The solar-plus-storage combination is super-charging the deployment of batteries across the country and IHS Markit says the U.S. will become the largest market for grid-tied energy storage this year.

From pv magazine USA.

Energy storage is increasingly finding its place in the sun. As a technology it offers simply too many advantages and meets too many needs to be overlooked: it can be ramped up faster than a gas plant, it can stabilize voltage and frequency and it can carry electrons from solar generation to deliver power after dark.

When the dramatic cost declines seen for lithium-ion batteries are factored in, the combination becomes unstoppable.

Regulators, utilities and state governments in the U.S. are beginning to understand that and the Federal Energy Regulatory Commission’s order 841 is opening up wholesale markets to energy storage. Add in the tax advantages of coupling energy storage with solar under the Investment Tax Credit (ITC) and the combination makes for the perfect storm for rival technologies.

According to IHS Markit, the U.S. grid-tied energy storage market is poised to nearly double this year, to 712 MW from 376 MW last year (note: This forecast does not include behind-the-meter storage). The market research company says that will see the United States overtake South Korea, the world’s largest grid-tied energy storage market in 2017 and 2018.

And that is just the beginning. IHS expects almost 5 GW of energy storage – 90% of it lithium-ion batteries – to be deployed in the United States up to 2023.

ITC retreat to drive growth

The consultancy says a big driver in the growth of energy storage deployment over the next four years will be batteries coupled with utility scale solar, a combination it expects to account for more than 40% of battery deployments – roughly 2 GW.

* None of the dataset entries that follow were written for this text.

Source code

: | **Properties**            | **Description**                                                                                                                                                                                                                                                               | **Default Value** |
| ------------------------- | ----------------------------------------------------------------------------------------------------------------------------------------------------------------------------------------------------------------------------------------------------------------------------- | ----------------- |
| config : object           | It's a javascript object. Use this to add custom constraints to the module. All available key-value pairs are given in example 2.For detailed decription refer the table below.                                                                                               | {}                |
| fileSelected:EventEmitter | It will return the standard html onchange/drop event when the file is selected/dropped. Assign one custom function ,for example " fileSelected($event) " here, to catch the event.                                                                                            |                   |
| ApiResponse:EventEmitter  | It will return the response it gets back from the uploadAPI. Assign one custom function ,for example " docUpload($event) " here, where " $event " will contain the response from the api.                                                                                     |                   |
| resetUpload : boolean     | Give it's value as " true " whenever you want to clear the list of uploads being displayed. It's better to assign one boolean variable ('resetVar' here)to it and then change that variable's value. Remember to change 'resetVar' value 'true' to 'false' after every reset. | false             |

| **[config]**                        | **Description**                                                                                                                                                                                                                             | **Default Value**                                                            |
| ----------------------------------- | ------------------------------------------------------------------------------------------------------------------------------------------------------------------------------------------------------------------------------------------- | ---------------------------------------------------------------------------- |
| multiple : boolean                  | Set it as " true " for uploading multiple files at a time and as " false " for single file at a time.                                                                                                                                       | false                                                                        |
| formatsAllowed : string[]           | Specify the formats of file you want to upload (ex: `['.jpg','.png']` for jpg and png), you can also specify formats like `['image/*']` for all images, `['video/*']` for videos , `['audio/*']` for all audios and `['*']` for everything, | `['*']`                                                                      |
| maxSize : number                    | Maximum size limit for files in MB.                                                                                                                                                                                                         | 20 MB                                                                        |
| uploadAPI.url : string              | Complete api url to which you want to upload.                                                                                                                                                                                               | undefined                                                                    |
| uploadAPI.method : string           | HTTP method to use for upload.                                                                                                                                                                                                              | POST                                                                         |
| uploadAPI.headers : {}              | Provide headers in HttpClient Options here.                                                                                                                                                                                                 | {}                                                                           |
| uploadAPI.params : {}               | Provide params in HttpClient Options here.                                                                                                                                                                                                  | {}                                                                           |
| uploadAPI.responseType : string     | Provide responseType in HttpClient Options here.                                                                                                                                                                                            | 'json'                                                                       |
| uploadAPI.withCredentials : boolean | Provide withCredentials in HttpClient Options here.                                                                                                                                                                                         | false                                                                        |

That advance is being made possible by multiple factors including falling costs. Another big stimulus over the period will be the narrowing window of opportunity presented by the ITC, which will fall to 10% at the end of 2022 and can be used for paired solar-plus-storage if the batteries are mostly charged using solar.

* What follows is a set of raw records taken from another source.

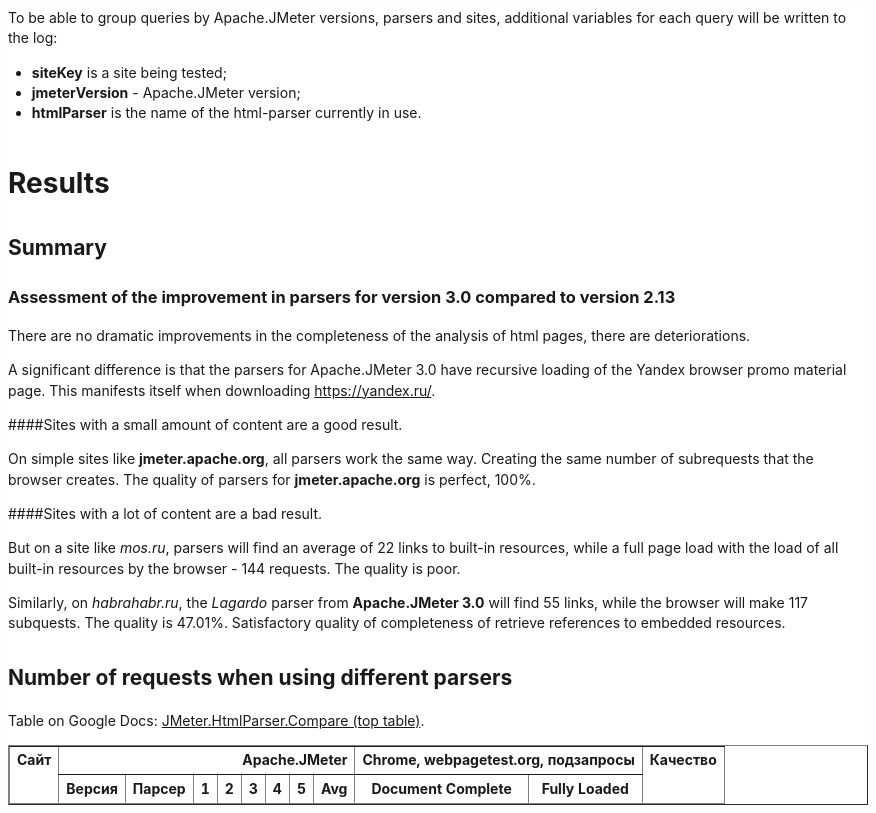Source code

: To be able to group queries by Apache.JMeter versions, parsers and sites, additional variables for each query will be written to the log:
- **siteKey** is a site being tested;
- **jmeterVersion** - Apache.JMeter version;
- **htmlParser** is the name of the html-parser currently in use.

# Results

## Summary

### Assessment of the improvement in parsers for version 3.0 compared to version 2.13

There are no dramatic improvements in the completeness of the analysis of html pages, there are deteriorations.

A significant difference is that the parsers for Apache.JMeter 3.0 have recursive loading of the Yandex browser 
promo material page. This manifests itself when downloading https://yandex.ru/.

####Sites with a small amount of content are a good result.

On simple sites like **jmeter.apache.org**, all parsers work the same way. Creating the same number of subrequests that 
the browser creates. The quality of parsers for **jmeter.apache.org** is perfect, 100%.

####Sites with a lot of content are a bad result.

But on a site like *mos.ru*, parsers will find an average of 22 links to built-in resources, while a full page load with 
the load of all built-in resources by the browser - 144 requests. The quality is poor.

Similarly, on *habrahabr.ru*, the *Lagardo* parser from **Apache.JMeter 3.0** will find 55 links, while the browser will 
make 117 subquests. The quality is 47.01%. Satisfactory quality of completeness of retrieve references to embedded 
resources.

## Number of requests when using different parsers

Table on Google Docs: 
[JMeter.HtmlParser.Compare (top table)](https://docs.google.com/spreadsheets/d/16l32BFuUdrJmexTgF155HMAGW7EBaBT-rRjuuLc524c/edit?usp=sharing).

<table border="1" class="dataframe">
  <thead>
    <tr style="text-align: right;">
      <th rowspan="2">Сайт</th>
      <th colspan="8">Apache.JMeter </th>
      <th colspan="2">Chrome, webpagetest.org, подзапросы</th>
      <th rowspan="2" title="Качество парсинга (Avg / Document&nbsp;Complete)">Качество</th>
    </tr>
    <tr>
      <th>Версия</th>
      <th>Парсер</th>
      <th>1</th>
      <th>2</th>
      <th>3</th>
      <th>4</th>
      <th>5</th>
      <th title="Среднее значение по пяти итерациям">Avg</th>
      <th>Document Complete</th>
      <th>Fully Loaded</th>
    </tr>
  </thead>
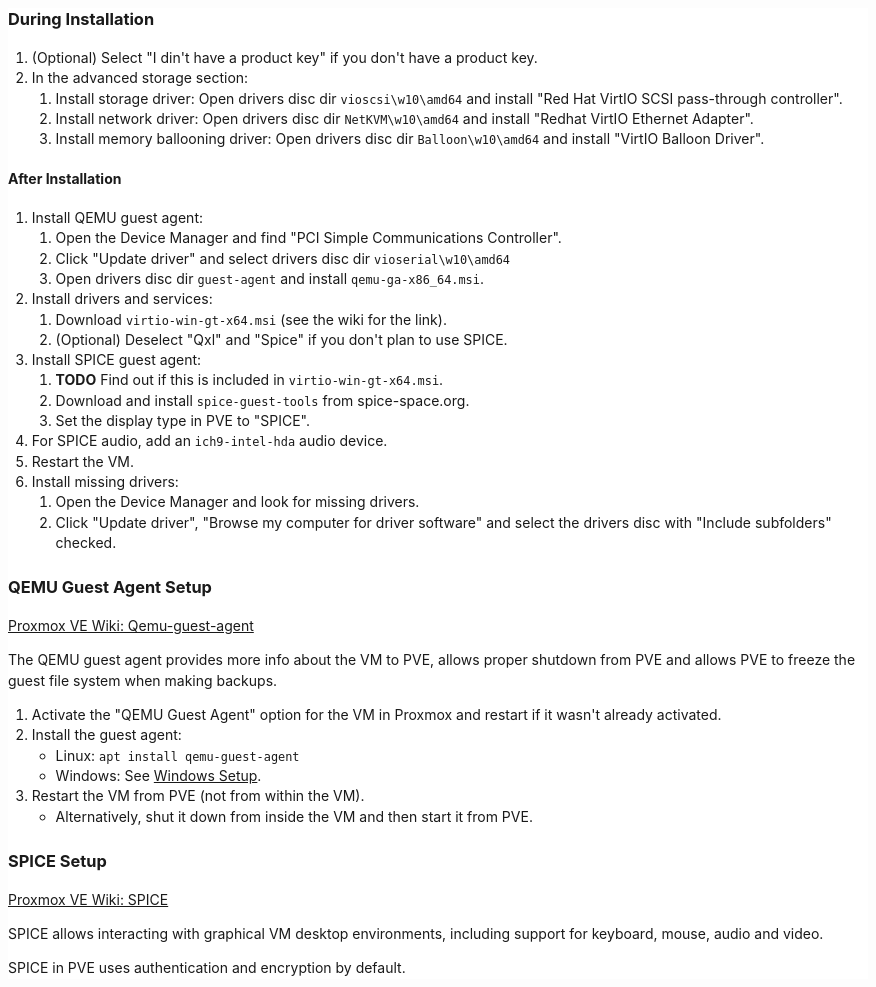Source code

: ### During Installation

1. (Optional) Select "I din't have a product key" if you don't have a product key.
1. In the advanced storage section:
    1. Install storage driver: Open drivers disc dir `vioscsi\w10\amd64` and install "Red Hat VirtIO SCSI pass-through controller".
    1. Install network driver: Open drivers disc dir `NetKVM\w10\amd64` and install "Redhat VirtIO Ethernet Adapter".
    1. Install memory ballooning driver: Open drivers disc dir `Balloon\w10\amd64` and install "VirtIO Balloon Driver".

#### After Installation

1. Install QEMU guest agent:
    1. Open the Device Manager and find "PCI Simple Communications Controller".
    1. Click "Update driver" and select drivers disc dir `vioserial\w10\amd64`
    1. Open drivers disc dir `guest-agent` and install `qemu-ga-x86_64.msi`.
1. Install drivers and services:
    1. Download `virtio-win-gt-x64.msi` (see the wiki for the link).
    1. (Optional) Deselect "Qxl" and "Spice" if you don't plan to use SPICE.
1. Install SPICE guest agent:
    1. **TODO** Find out if this is included in `virtio-win-gt-x64.msi`.
    1. Download and install `spice-guest-tools` from spice-space.org.
    1. Set the display type in PVE to "SPICE".
1. For SPICE audio, add an `ich9-intel-hda` audio device.
1. Restart the VM.
1. Install missing drivers:
    1. Open the Device Manager and look for missing drivers.
    1. Click "Update driver", "Browse my computer for driver software" and select the drivers disc with "Include subfolders" checked.

### QEMU Guest Agent Setup

[Proxmox VE Wiki: Qemu-guest-agent](https://pve.proxmox.com/wiki/Qemu-guest-agent)

The QEMU guest agent provides more info about the VM to PVE, allows proper shutdown from PVE and allows PVE to freeze the guest file system when making backups.

1. Activate the "QEMU Guest Agent" option for the VM in Proxmox and restart if it wasn't already activated.
1. Install the guest agent:
    - Linux: `apt install qemu-guest-agent`
    - Windows: See [Windows Setup](#windows-setup).
1. Restart the VM from PVE (not from within the VM).
    - Alternatively, shut it down from inside the VM and then start it from PVE.

### SPICE Setup

[Proxmox VE Wiki: SPICE](https://pve.proxmox.com/wiki/SPICE)

SPICE allows interacting with graphical VM desktop environments, including support for keyboard, mouse, audio and video.

SPICE in PVE uses authentication and encryption by default.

With the full 30% ITC only available for projects starting construction this year, the completion of many large scale solar facilities is expected to be stretched out over four years, and it is likely solar-plus-storage will follow the same pattern.

The rise of the solar-plus-storage peaker

While IHS Markit identified pending expiry of the ITC as the biggest single impetus for the coupling of solar and storage over the next four years, it will nevertheless be only a supporting factor and will not drive the need for the solar-storage combination.

Instead, in states such as Hawaii and California that have an high deployment of solar, the supply of midday electricity is reaching saturation and there is a need for power during evening hours. That is resulting not only in deflated returns on solar projects as midday power prices crash, but also in curtailment.

Adding batteries to a PV system directly addresses the problem, and the markets in such states are the farthest ahead in this respect. As documented by pv magazine USA, the state of Hawaii recently approved contracts for six utility scale solar projects coupled with batteries of the same equivalent capacity, at prices of $80-100/MWh.

Such solar-plus-storage “peakers”, where the capacity of generation is fully backed by battery capacity, are still the exception rather than the rule. Overall, IHS Markit expects the 2 GW of batteries that will be deployed with solar up to 2023 to be paired with 10 GWdc of PV capacity – for a 5:1 ration of solar to storage capacity. That keeps costs low, and even at a 4:1 ratio IHS Markit estimates costs of under $40/MWh could be achieved – assuming the full ITC were claimed.

And it is not only California and Hawaii where solar-plus-storage projects are being built. pv magazine recently covered a 180 MW solar plus 60 MW battery project approved by the state siting board in Ohio, with even larger projects sitting in the interconnection queue of Texas’ grid operator.

Of course, much larger opportunities are on the horizon. IHS Markit predicts that by the time the ITC falls to 10%, in 2023, solar-plus-storage will be cost competitive with new gas plants. From there on out, it will be a very different market.